Mick sighed again. ‘Look,' he said, ‘I'll go with Dougie tomorrow. Then that'll be it. I promise.'

‘Don't do it, Mick, please. I don't like you doing it.'

Angela's eyes were becoming redder, wetter.

‘I hate turning on the telly and seeing the miners. Hearing the things you're being called. Opening a paper and reading hate. I can't stand it. I can't stand it.'

She took two shuddering breaths.

‘And what have you got to show for it?'

She made a helpless shrugging gesture, held emptiness in her hands.

Mick said nothing.

‘Please, Mick, don't go. Tell them I'm sick. Tell them you can't go. Tell them anything. Please, Mick.'

Mick sighed, face contorted. ‘I'm sorry, Angela, I promised …'

Angela pulled herself awkwardly from her chair, made it to the door before the tears started.

Mick put his hand out.

‘Angela …'

She batted it away.

‘Leave me alone …'

He heard her go upstairs, heard the bedroom door slam, then nothing but the faint sound of muffled tears.

Mick sat silently on the sofa, thinking nothing, looking at nothing. Then he stood up, went into the kitchen, opened the fridge. There stood four cans of Guinness. Bought to keep Angela's iron levels up, but she hadn't liked the taste so they had left them there. He took one out, popped the ring pull, drank.

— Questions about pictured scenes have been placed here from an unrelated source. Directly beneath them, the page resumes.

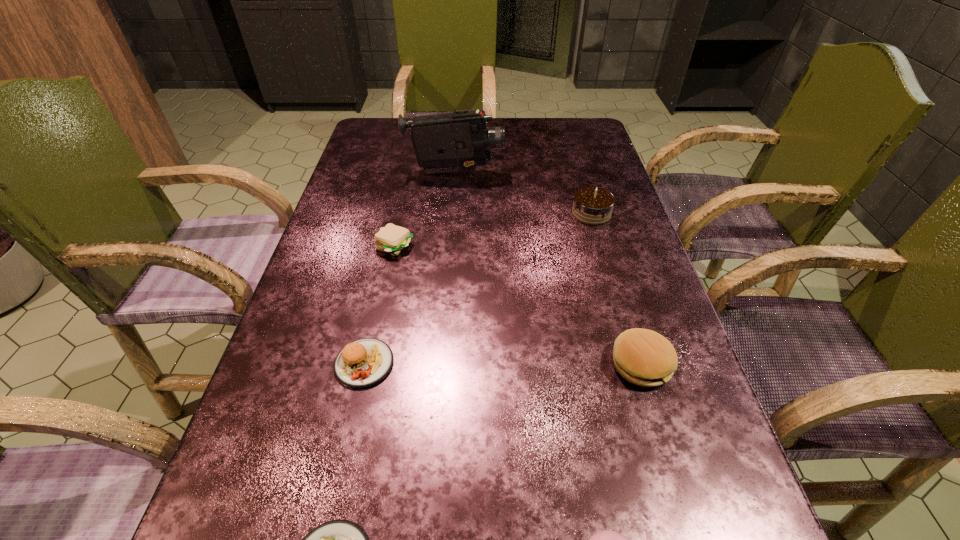
I want to click on free area in between the farthest patty (food) and the rightmost patty (food), so (x=517, y=305).

You are a GUI agent. You are given a task and a screenshot of the screen. Output one action in this format:
    pyautogui.click(x=<x>, y=<y>)
    Task: Click on the vacant space in between the rightmost patty (food) and the fifth nearest object
    
    Given the screenshot: What is the action you would take?
    pyautogui.click(x=517, y=305)

Image resolution: width=960 pixels, height=540 pixels. I want to click on free space between the second shortest patty (food) and the second tallest object, so (493, 230).

The width and height of the screenshot is (960, 540). I want to click on vacant space in between the chocolate cake and the rightmost patty (food), so click(616, 288).

Find the location of `object that stands as the third closest to the rightmost patty (food)`. object that stands as the third closest to the rightmost patty (food) is located at coordinates (362, 363).

Locate which object is the third closest to the sixth shortest object. Please provide its 2D coordinates. Your answer should be formatted as a tuple, i.e. [(x, y)], where the tuple contains the x and y coordinates of a point satisfying the conditions above.

[(392, 239)]

You are a GUI agent. You are given a task and a screenshot of the screen. Output one action in this format:
    pyautogui.click(x=<x>, y=<y>)
    Task: Click on the third closest patty (food) relative to the tallest object
    This screenshot has width=960, height=540.
    Given the screenshot: What is the action you would take?
    pyautogui.click(x=643, y=357)

I want to click on patty (food) object that ranks as the closest to the fifth object from left to right, so click(643, 357).

You are a GUI agent. You are given a task and a screenshot of the screen. Output one action in this format:
    pyautogui.click(x=<x>, y=<y>)
    Task: Click on the vacant space that satisfies the following two spatial constraints: 1. on the front-facing side of the sixth nearest object; 2. on the right side of the camcorder
    This screenshot has height=540, width=960.
    Given the screenshot: What is the action you would take?
    click(452, 213)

It tasted cold and bitter.

Good.

He carried the can back to the front room, flicked the TV back on, sat back on the sofa.

A toupeed, dicky-bowed comedian was turning easy targets into vapid jokes. The unemployed. Arthur Scargill. The miners.

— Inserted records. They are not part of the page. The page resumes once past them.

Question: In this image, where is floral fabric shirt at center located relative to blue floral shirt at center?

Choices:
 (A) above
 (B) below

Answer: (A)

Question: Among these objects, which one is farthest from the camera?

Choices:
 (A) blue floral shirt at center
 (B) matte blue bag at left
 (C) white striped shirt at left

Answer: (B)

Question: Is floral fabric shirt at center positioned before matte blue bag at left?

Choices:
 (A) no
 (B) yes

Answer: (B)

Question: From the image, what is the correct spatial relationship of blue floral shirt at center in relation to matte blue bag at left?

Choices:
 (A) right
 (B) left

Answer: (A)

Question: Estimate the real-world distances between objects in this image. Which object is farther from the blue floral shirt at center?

Canned laughter answered his punchlines, distorted and cruel.

Mick watched.

And drank.

While Mick drank alone, Angela cried and Dougie and the rest of the town drank together, the police arrived.

Erecting barricades, checkpoints, deploying barriers and cones. Implementing a well-drawn, well-practised operation. Working through the night, remaking Coldwell, reordering it in a new image, to a new plan.

Their plan.

Leave cancelled, overtime doubled. Reinforcements called in on mutual aid. Stocking up on helmets, body armour, shields and batons. Given roles to play. Strategies to act out. Horses groomed and ready.

A silent, night-time invasion. Ready for the morning.

Their briefing:

‘They'll be expecting confrontation. Make sure we're ready for war.'

Tea and oranges: Tony was treating half-time seriously.

‘Come on, tracksuits on.' Tony clapped his hands twice. ‘Keep those muscles warm.'

Larkin, who hadn't yet taken his tracksuit off, helped himself to a cup of tea.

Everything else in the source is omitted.